The selkie turned to the men at the table. “Yes. My captor, Lord Rath, forced me to kill Gireth in the stable at the Red Stallion Inn. Lord Gireth had learned through his servant that his brother-in-law was about to betray him to the huhrong over a small matter of smuggling and bribery. He despised Gireth, but not enough to dirty his own hands with the crime, so he threatened to destroy my skin and beat me to death if I did not do his bidding. Even then I might have wavered, so he drugged me with a poison that weakened my will to fight him. He gave me the dagger, hid me in the stable and lured Gireth out with a false message.”
Teza silently produced the dagger and laid it and the bloodstained purse before the Elders. The witch watched impassively. Kanlara’s face brightened with rising hope.
The judges asked many questions of the selkie and Kanlara and they carefully examined the dagger and the purse. To everyone’s surprise, the witch with the selkie filled in a number of details about Lord Rath’s activities in Immilmar and other cities in Rashemen. The judges decided a full investigation of his crimes needed to be held immediately and they recommended that word be sent to the huhrong to have Lord Rath arrested.

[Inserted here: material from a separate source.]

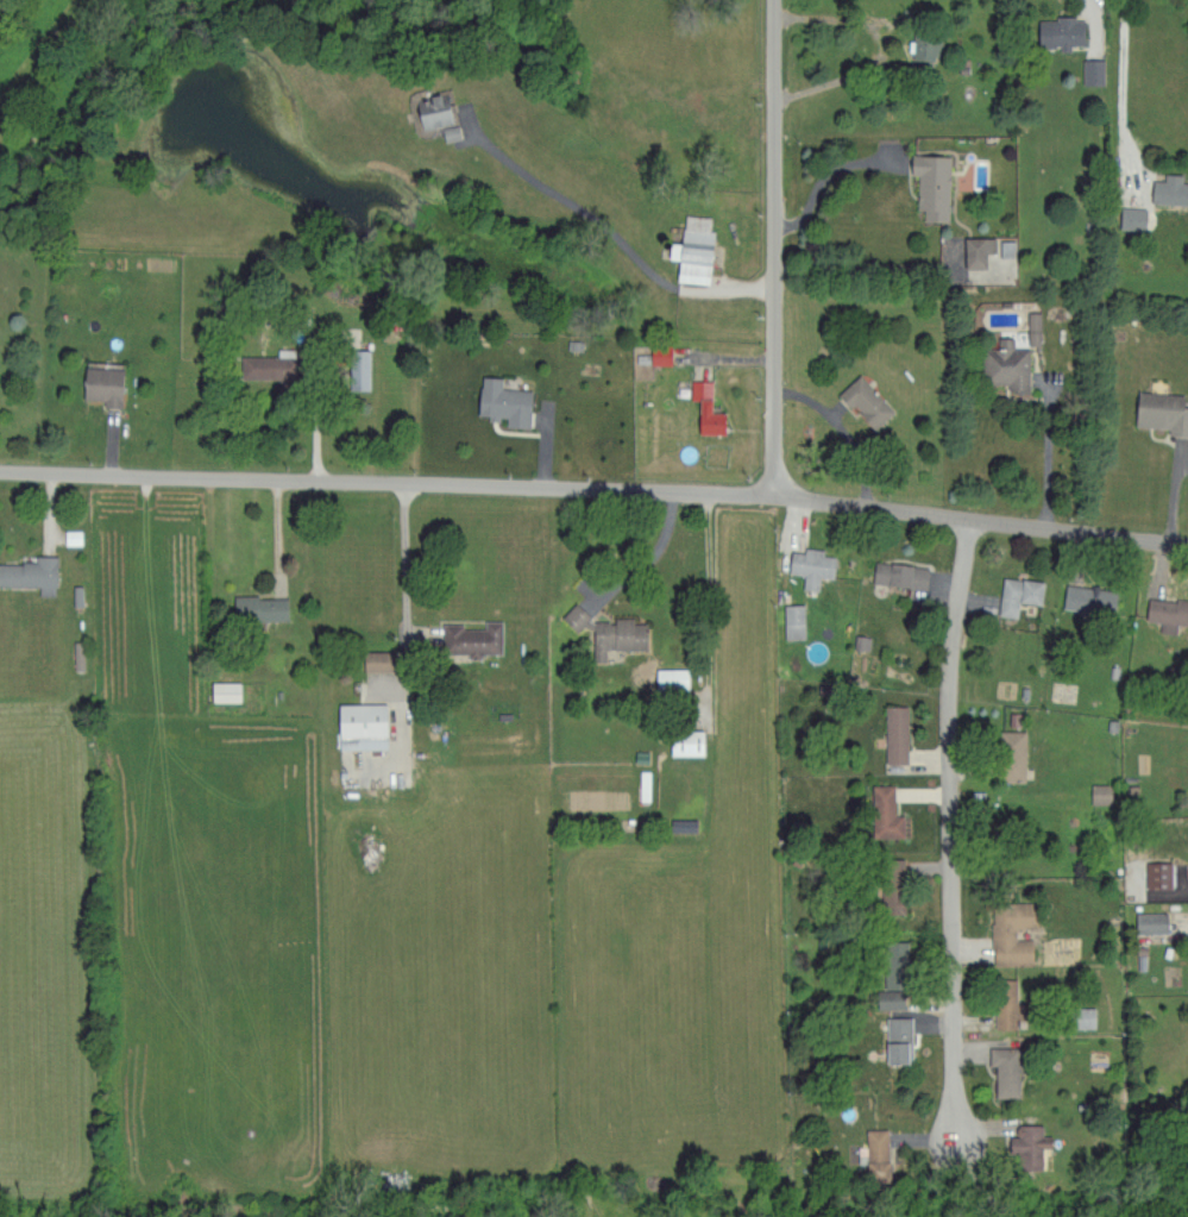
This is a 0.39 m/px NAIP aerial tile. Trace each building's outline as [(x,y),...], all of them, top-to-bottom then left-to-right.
[(1081,43),(1081,17),(1034,16),(1034,46),(1057,46),(1057,50),(1068,50),(1068,43),(1081,43)] [(906,61),(936,62),(936,39),(907,38),(906,61)] [(1080,84),(1102,83),(1101,58),(1080,58),(1080,84)] [(455,138),(448,90),(409,96),(414,128),(438,125),(440,141),(455,138)] [(947,221),(947,154),(906,153),(906,174),(914,174),(914,208),(920,208),(920,220),(947,221)] [(1149,203),(1187,204),(1187,181),(1180,181),(1181,173),(1162,172),(1162,179),(1149,179),(1149,203)] [(1117,228),(1144,229),(1145,207),(1117,206),(1117,228)] [(705,283),(712,216),(681,213),(678,242),(663,241),(662,257),(673,258),(671,279),(705,283)] [(993,236),(960,236),(960,268),(983,267),(982,251),(993,251),(993,236)] [(1027,346),(1010,346),(1010,337),(1001,337),(1001,347),(980,347),(979,383),(1004,383),(1004,394),(1026,394),(1027,346)] [(668,362),(668,346),(647,345),(647,362),(668,362)] [(345,389),(366,389),(365,348),(344,348),(345,389)] [(235,356),(236,379),(283,378),(283,355),(235,356)] [(118,366),(78,366),(78,399),(100,399),(100,408),(118,408),(118,366)] [(890,412),(857,373),(833,393),(846,408),(849,405),(870,429),(890,412)] [(527,427),(529,389),(497,387),(498,377),(476,375),(473,414),(488,415),(488,418),(503,419),(502,426),(527,427)] [(694,399),(694,433),(722,433),(722,411),(708,411),(709,380),(687,379),(687,399),(694,399)] [(1187,431),(1187,406),(1179,406),(1180,394),(1134,389),(1130,425),(1165,428),(1165,433),(1187,435),(1187,431)] [(78,544),(78,529),(60,529),(60,544),(78,544)] [(820,548),(803,546),(803,550),(787,549),(785,572),(800,574),(799,589),(816,590),(820,548)] [(35,585),(35,595),(52,595),(52,555),(29,555),(29,562),(0,562),(0,585),(35,585)] [(926,567),(872,559),(869,581),(922,589),(926,567)] [(1015,615),(1016,602),(1038,603),(1039,579),(998,577),(996,615),(1015,615)] [(1059,609),(1111,614),(1114,588),(1062,583),(1059,609)] [(229,596),(230,621),(284,619),(283,594),(229,596)] [(1146,596),(1145,620),(1159,621),(1158,632),(1172,632),(1173,624),(1187,625),(1187,598),(1146,596)] [(572,632),(586,616),(570,602),(556,617),(572,632)] [(801,604),(781,604),(782,638),(802,638),(801,604)] [(641,650),(641,619),(610,619),(610,620),(588,620),(588,662),(603,662),(603,650),(641,650)] [(439,623),(439,654),(498,653),(498,620),(481,620),(481,628),(459,628),(459,623),(439,623)] [(684,668),(651,667),(651,686),(684,687),(684,668)] [(236,681),(207,681),(207,701),(236,700),(236,681)] [(384,748),(383,702),(333,704),(334,749),(384,748)] [(906,706),(883,705),(883,763),(905,763),(906,706)] [(701,755),(702,730),(666,728),(665,754),(701,755)] [(1023,781),(1024,730),(996,730),(995,781),(1023,781)] [(891,784),(869,784),(869,837),(901,837),(900,814),(891,814),(891,784)] [(1107,803),(1108,784),(1088,784),(1088,803),(1107,803)] [(1143,888),(1168,887),(1168,860),(1142,861),(1143,888)] [(900,914),(900,891),(879,890),(878,913),(900,914)] [(1029,962),(1029,940),(1013,940),(1013,927),(1030,927),(1029,902),(988,903),(990,963),(1029,962)] [(1166,913),(1133,912),(1133,932),(1165,933),(1166,913)] [(904,941),(882,941),(881,977),(903,977),(904,941)] [(1014,978),(991,979),(992,1029),(1015,1028),(1014,978)] [(1092,1007),(1067,1007),(1067,1028),(1091,1028),(1092,1007)] [(883,1063),(909,1063),(909,1017),(883,1017),(883,1063)] [(993,1097),(1016,1097),(1016,1045),(986,1046),(986,1065),(992,1065),(993,1097)] [(1014,1154),(1014,1169),(1038,1170),(1038,1150),(1046,1150),(1047,1136),(1038,1136),(1039,1125),(1013,1124),(1013,1136),(1003,1136),(1002,1153),(1014,1154)] [(863,1162),(863,1182),(886,1181),(884,1128),(863,1129),(864,1146),(855,1146),(856,1163),(863,1162)]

Teza glanced at the selkie and dropped her eyelid in a slow wink. She didn’t think there was a need to rush.
“In the face of such clear evidence, we free Kanlara from the charges of murder and release her,” announced the judges.
Teza whooped with joy. She sprang around the Fang guard and untied Kanlara’s hands herself. The wizardess fell into her arms and returned her overjoyed hug.
“Thank you, my sister,” she whispered to Teza. “Thank you for everything.”
The horse thief grinned. “Wait till you hear the rest of the story.”